TASK BRIEF
If an entry below holds a picture, leave the picture out and print the rest exactly.

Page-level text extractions
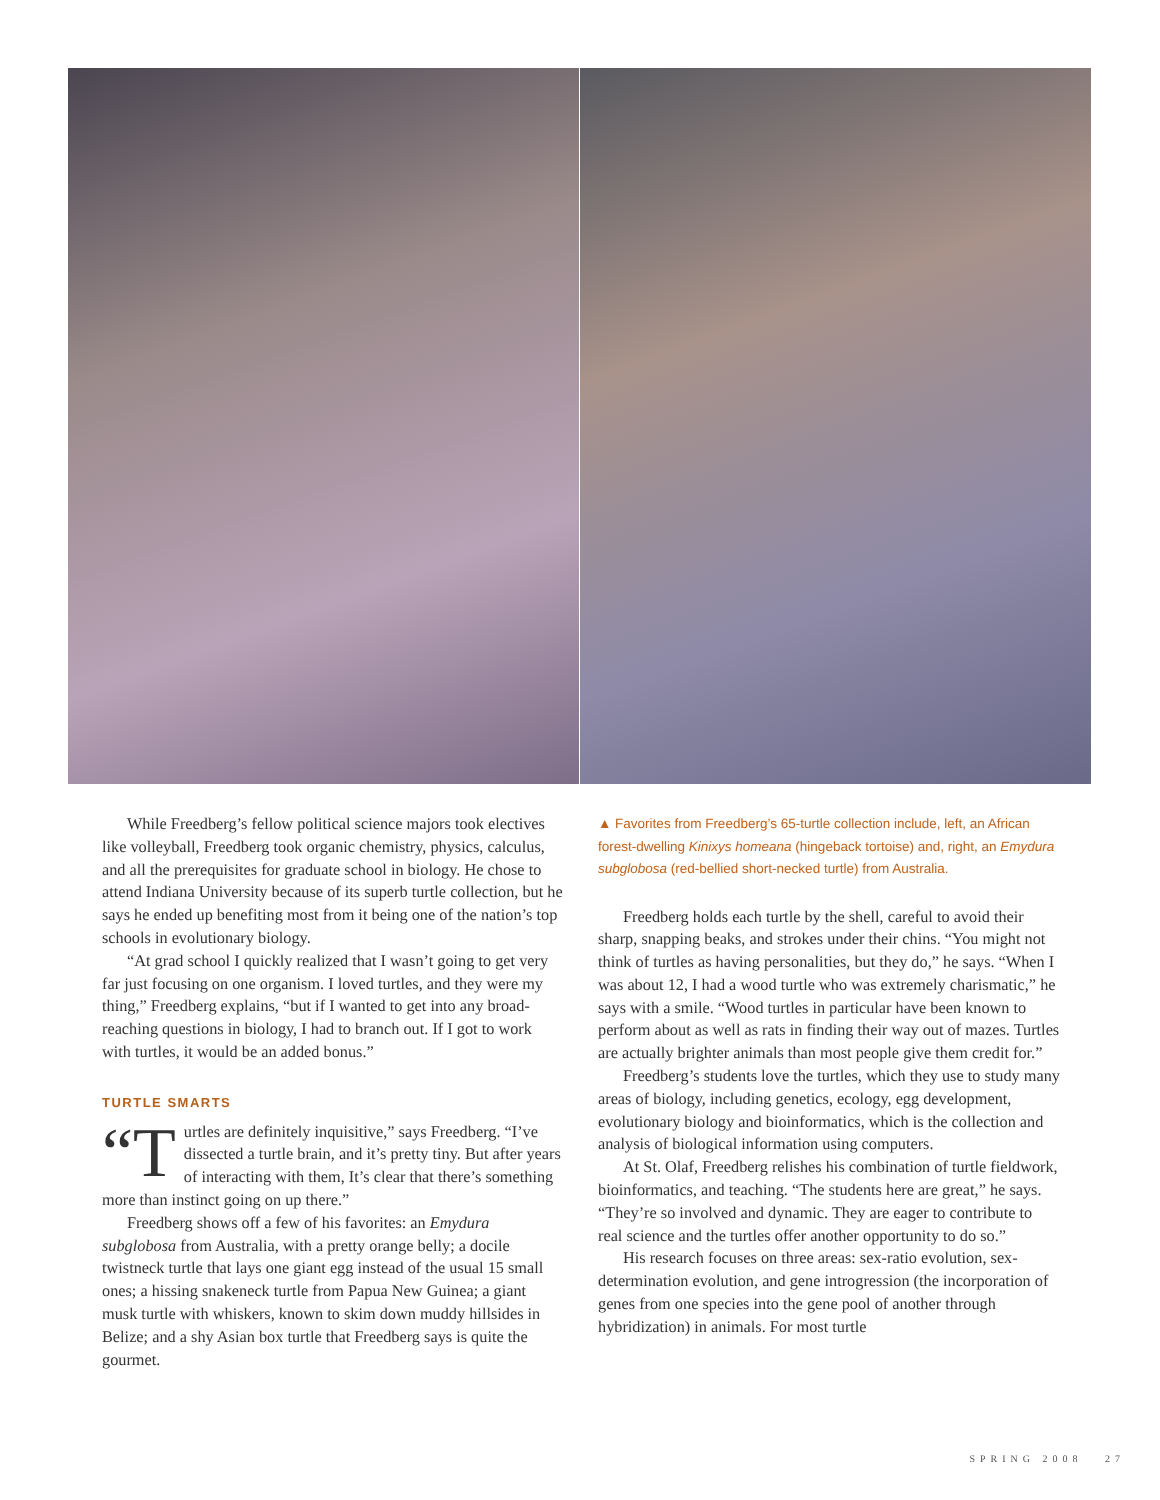While Freedberg’s fellow political science majors took electives like volleyball, Freedberg took organic chemistry, physics, calculus, and all the prerequisites for graduate school in biology. He chose to attend Indiana University because of its superb turtle collection, but he says he ended up benefiting most from it being one of the nation’s top schools in evolutionary biology.
“At grad school I quickly realized that I wasn’t going to get very far just focusing on one organism. I loved turtles, and they were my thing,” Freedberg explains, “but if I wanted to get into any broad-reaching questions in biology, I had to branch out. If I got to work with turtles, it would be an added bonus.”
TURTLE SMARTS
“T urtles are definitely inquisitive,” says Freedberg. “I’ve dissected a turtle brain, and it’s pretty tiny. But after years of interacting with them, It’s clear that there’s something more than instinct going on up there.”
Freedberg shows off a few of his favorites: an Emydura subglobosa from Australia, with a pretty orange belly; a docile twistneck turtle that lays one giant egg instead of the usual 15 small ones; a hissing snakeneck turtle from Papua New Guinea; a giant musk turtle with whiskers, known to skim down muddy hillsides in Belize; and a shy Asian box turtle that Freedberg says is quite the gourmet.
▲ Favorites from Freedberg’s 65-turtle collection include, left, an African forest-dwelling Kinixys homeana (hingeback tortoise) and, right, an Emydura subglobosa (red-bellied short-necked turtle) from Australia.
Freedberg holds each turtle by the shell, careful to avoid their sharp, snapping beaks, and strokes under their chins. “You might not think of turtles as having personalities, but they do,” he says. “When I was about 12, I had a wood turtle who was extremely charismatic,” he says with a smile. “Wood turtles in particular have been known to perform about as well as rats in finding their way out of mazes. Turtles are actually brighter animals than most people give them credit for.”
Freedberg’s students love the turtles, which they use to study many areas of biology, including genetics, ecology, egg development, evolutionary biology and bioinformatics, which is the collection and analysis of biological information using computers.
At St. Olaf, Freedberg relishes his combination of turtle fieldwork, bioinformatics, and teaching. “The students here are great,” he says. “They’re so involved and dynamic. They are eager to contribute to real science and the turtles offer another opportunity to do so.”
His research focuses on three areas: sex-ratio evolution, sex-determination evolution, and gene introgression (the incorporation of genes from one species into the gene pool of another through hybridization) in animals. For most turtle
SPRING 2008 27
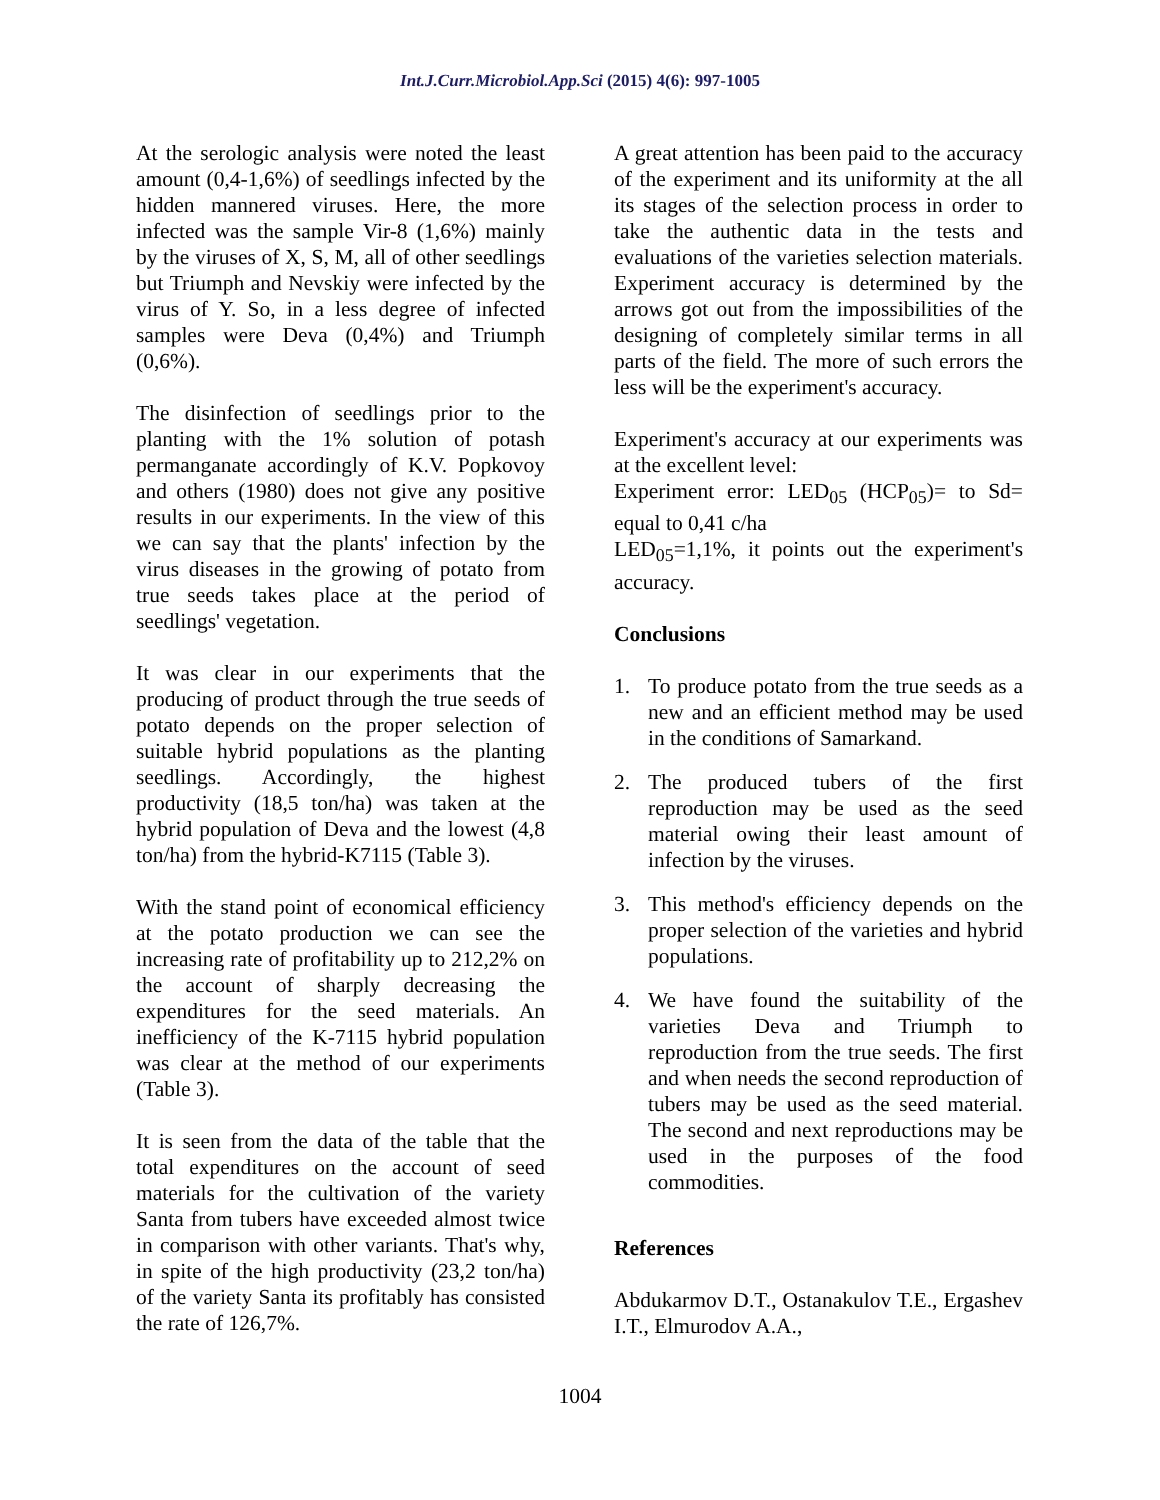Int.J.Curr.Microbiol.App.Sci (2015) 4(6): 997-1005
At the serologic analysis were noted the least amount (0,4-1,6%) of seedlings infected by the hidden mannered viruses. Here, the more infected was the sample Vir-8 (1,6%) mainly by the viruses of X, S, M, all of other seedlings but Triumph and Nevskiy were infected by the virus of Y. So, in a less degree of infected samples were Deva (0,4%) and Triumph (0,6%).
The disinfection of seedlings prior to the planting with the 1% solution of potash permanganate accordingly of K.V. Popkovoy and others (1980) does not give any positive results in our experiments. In the view of this we can say that the plants' infection by the virus diseases in the growing of potato from true seeds takes place at the period of seedlings' vegetation.
It was clear in our experiments that the producing of product through the true seeds of potato depends on the proper selection of suitable hybrid populations as the planting seedlings. Accordingly, the highest productivity (18,5 ton/ha) was taken at the hybrid population of Deva and the lowest (4,8 ton/ha) from the hybrid-K7115 (Table 3).
With the stand point of economical efficiency at the potato production we can see the increasing rate of profitability up to 212,2% on the account of sharply decreasing the expenditures for the seed materials. An inefficiency of the K-7115 hybrid population was clear at the method of our experiments (Table 3).
It is seen from the data of the table that the total expenditures on the account of seed materials for the cultivation of the variety Santa from tubers have exceeded almost twice in comparison with other variants. That's why, in spite of the high productivity (23,2 ton/ha) of the variety Santa its profitably has consisted the rate of 126,7%.
A great attention has been paid to the accuracy of the experiment and its uniformity at the all its stages of the selection process in order to take the authentic data in the tests and evaluations of the varieties selection materials. Experiment accuracy is determined by the arrows got out from the impossibilities of the designing of completely similar terms in all parts of the field. The more of such errors the less will be the experiment's accuracy.
Experiment's accuracy at our experiments was at the excellent level:
Experiment error: LED<sub>05</sub> (HCP<sub>05</sub>)= to Sd= equal to 0,41 c/ha
LED<sub>05</sub>=1,1%, it points out the experiment's accuracy.
Conclusions
1. To produce potato from the true seeds as a new and an efficient method may be used in the conditions of Samarkand.
2. The produced tubers of the first reproduction may be used as the seed material owing their least amount of infection by the viruses.
3. This method's efficiency depends on the proper selection of the varieties and hybrid populations.
4. We have found the suitability of the varieties Deva and Triumph to reproduction from the true seeds. The first and when needs the second reproduction of tubers may be used as the seed material. The second and next reproductions may be used in the purposes of the food commodities.
References
Abdukarmov D.T., Ostanakulov T.E., Ergashev I.T., Elmurodov A.A.,
1004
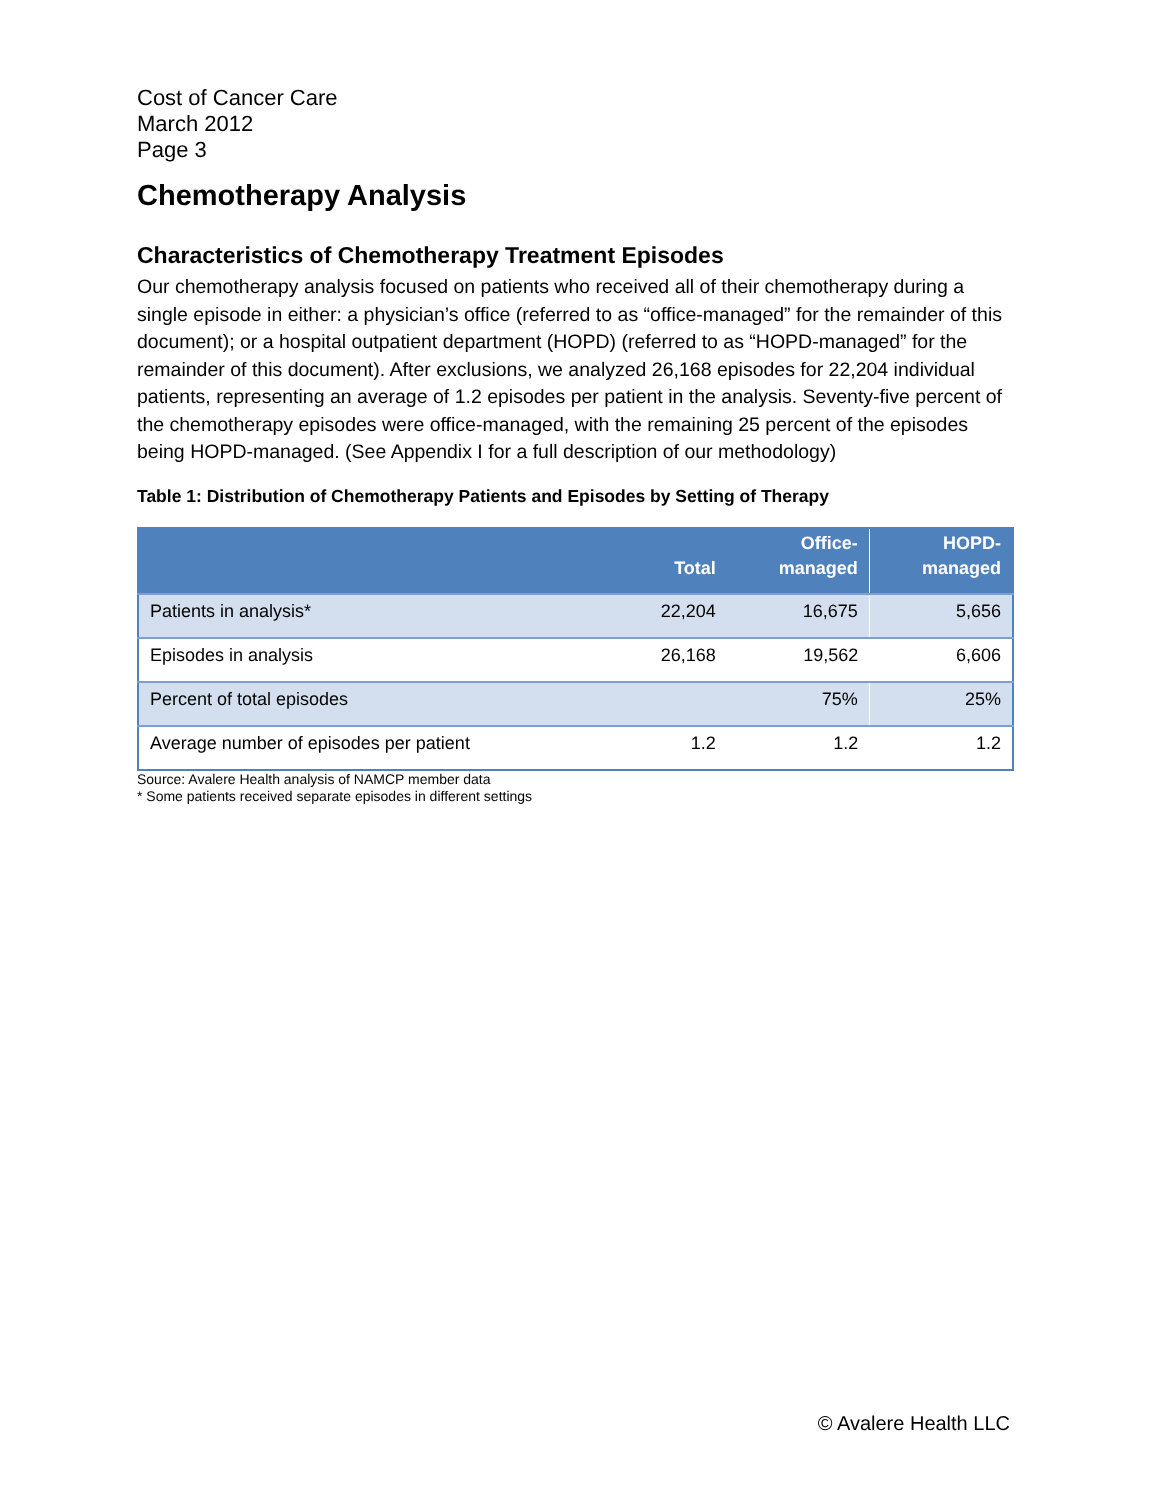Cost of Cancer Care
March 2012
Page 3
Chemotherapy Analysis
Characteristics of Chemotherapy Treatment Episodes
Our chemotherapy analysis focused on patients who received all of their chemotherapy during a single episode in either: a physician’s office (referred to as “office-managed” for the remainder of this document); or a hospital outpatient department (HOPD) (referred to as “HOPD-managed” for the remainder of this document). After exclusions, we analyzed 26,168 episodes for 22,204 individual patients, representing an average of 1.2 episodes per patient in the analysis. Seventy-five percent of the chemotherapy episodes were office-managed, with the remaining 25 percent of the episodes being HOPD-managed. (See Appendix I for a full description of our methodology)
Table 1: Distribution of Chemotherapy Patients and Episodes by Setting of Therapy
| | Total | Office- managed | HOPD- managed |
| --- | --- | --- | --- |
| Patients in analysis* | 22,204 | 16,675 | 5,656 |
| Episodes in analysis | 26,168 | 19,562 | 6,606 |
| Percent of total episodes | | 75% | 25% |
| Average number of episodes per patient | 1.2 | 1.2 | 1.2 |
Source: Avalere Health analysis of NAMCP member data
* Some patients received separate episodes in different settings
© Avalere Health LLC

SOLUTION TO THE PROBLEM
While Freedberg’s fellow political science majors took electives like volleyball, Freedberg took organic chemistry, physics, calculus, and all the prerequisites for graduate school in biology. He chose to attend Indiana University because of its superb turtle collection, but he says he ended up benefiting most from it being one of the nation’s top schools in evolutionary biology.
“At grad school I quickly realized that I wasn’t going to get very far just focusing on one organism. I loved turtles, and they were my thing,” Freedberg explains, “but if I wanted to get into any broad-reaching questions in biology, I had to branch out. If I got to work with turtles, it would be an added bonus.”
TURTLE SMARTS
“T urtles are definitely inquisitive,” says Freedberg. “I’ve dissected a turtle brain, and it’s pretty tiny. But after years of interacting with them, It’s clear that there’s something more than instinct going on up there.”
Freedberg shows off a few of his favorites: an Emydura subglobosa from Australia, with a pretty orange belly; a docile twistneck turtle that lays one giant egg instead of the usual 15 small ones; a hissing snakeneck turtle from Papua New Guinea; a giant musk turtle with whiskers, known to skim down muddy hillsides in Belize; and a shy Asian box turtle that Freedberg says is quite the gourmet.
▲ Favorites from Freedberg’s 65-turtle collection include, left, an African forest-dwelling Kinixys homeana (hingeback tortoise) and, right, an Emydura subglobosa (red-bellied short-necked turtle) from Australia.
Freedberg holds each turtle by the shell, careful to avoid their sharp, snapping beaks, and strokes under their chins. “You might not think of turtles as having personalities, but they do,” he says. “When I was about 12, I had a wood turtle who was extremely charismatic,” he says with a smile. “Wood turtles in particular have been known to perform about as well as rats in finding their way out of mazes. Turtles are actually brighter animals than most people give them credit for.”
Freedberg’s students love the turtles, which they use to study many areas of biology, including genetics, ecology, egg development, evolutionary biology and bioinformatics, which is the collection and analysis of biological information using computers.
At St. Olaf, Freedberg relishes his combination of turtle fieldwork, bioinformatics, and teaching. “The students here are great,” he says. “They’re so involved and dynamic. They are eager to contribute to real science and the turtles offer another opportunity to do so.”
His research focuses on three areas: sex-ratio evolution, sex-determination evolution, and gene introgression (the incorporation of genes from one species into the gene pool of another through hybridization) in animals. For most turtle
SPRING 2008 27
Int.J.Curr.Microbiol.App.Sci (2015) 4(6): 997-1005
At the serologic analysis were noted the least amount (0,4-1,6%) of seedlings infected by the hidden mannered viruses. Here, the more infected was the sample Vir-8 (1,6%) mainly by the viruses of X, S, M, all of other seedlings but Triumph and Nevskiy were infected by the virus of Y. So, in a less degree of infected samples were Deva (0,4%) and Triumph (0,6%).
The disinfection of seedlings prior to the planting with the 1% solution of potash permanganate accordingly of K.V. Popkovoy and others (1980) does not give any positive results in our experiments. In the view of this we can say that the plants' infection by the virus diseases in the growing of potato from true seeds takes place at the period of seedlings' vegetation.
It was clear in our experiments that the producing of product through the true seeds of potato depends on the proper selection of suitable hybrid populations as the planting seedlings. Accordingly, the highest productivity (18,5 ton/ha) was taken at the hybrid population of Deva and the lowest (4,8 ton/ha) from the hybrid-K7115 (Table 3).
With the stand point of economical efficiency at the potato production we can see the increasing rate of profitability up to 212,2% on the account of sharply decreasing the expenditures for the seed materials. An inefficiency of the K-7115 hybrid population was clear at the method of our experiments (Table 3).
It is seen from the data of the table that the total expenditures on the account of seed materials for the cultivation of the variety Santa from tubers have exceeded almost twice in comparison with other variants. That's why, in spite of the high productivity (23,2 ton/ha) of the variety Santa its profitably has consisted the rate of 126,7%.
A great attention has been paid to the accuracy of the experiment and its uniformity at the all its stages of the selection process in order to take the authentic data in the tests and evaluations of the varieties selection materials. Experiment accuracy is determined by the arrows got out from the impossibilities of the designing of completely similar terms in all parts of the field. The more of such errors the less will be the experiment's accuracy.
Experiment's accuracy at our experiments was at the excellent level:
Experiment error: LED<sub>05</sub> (HCP<sub>05</sub>)= to Sd= equal to 0,41 c/ha
LED<sub>05</sub>=1,1%, it points out the experiment's accuracy.
Conclusions
1. To produce potato from the true seeds as a new and an efficient method may be used in the conditions of Samarkand.
2. The produced tubers of the first reproduction may be used as the seed material owing their least amount of infection by the viruses.
3. This method's efficiency depends on the proper selection of the varieties and hybrid populations.
4. We have found the suitability of the varieties Deva and Triumph to reproduction from the true seeds. The first and when needs the second reproduction of tubers may be used as the seed material. The second and next reproductions may be used in the purposes of the food commodities.
References
Abdukarmov D.T., Ostanakulov T.E., Ergashev I.T., Elmurodov A.A.,
1004
Cost of Cancer Care
March 2012
Page 3
Chemotherapy Analysis
Characteristics of Chemotherapy Treatment Episodes
Our chemotherapy analysis focused on patients who received all of their chemotherapy during a single episode in either: a physician’s office (referred to as “office-managed” for the remainder of this document); or a hospital outpatient department (HOPD) (referred to as “HOPD-managed” for the remainder of this document). After exclusions, we analyzed 26,168 episodes for 22,204 individual patients, representing an average of 1.2 episodes per patient in the analysis. Seventy-five percent of the chemotherapy episodes were office-managed, with the remaining 25 percent of the episodes being HOPD-managed. (See Appendix I for a full description of our methodology)
Table 1: Distribution of Chemotherapy Patients and Episodes by Setting of Therapy
| | Total | Office- managed | HOPD- managed |
| --- | --- | --- | --- |
| Patients in analysis* | 22,204 | 16,675 | 5,656 |
| Episodes in analysis | 26,168 | 19,562 | 6,606 |
| Percent of total episodes | | 75% | 25% |
| Average number of episodes per patient | 1.2 | 1.2 | 1.2 |
Source: Avalere Health analysis of NAMCP member data
* Some patients received separate episodes in different settings
© Avalere Health LLC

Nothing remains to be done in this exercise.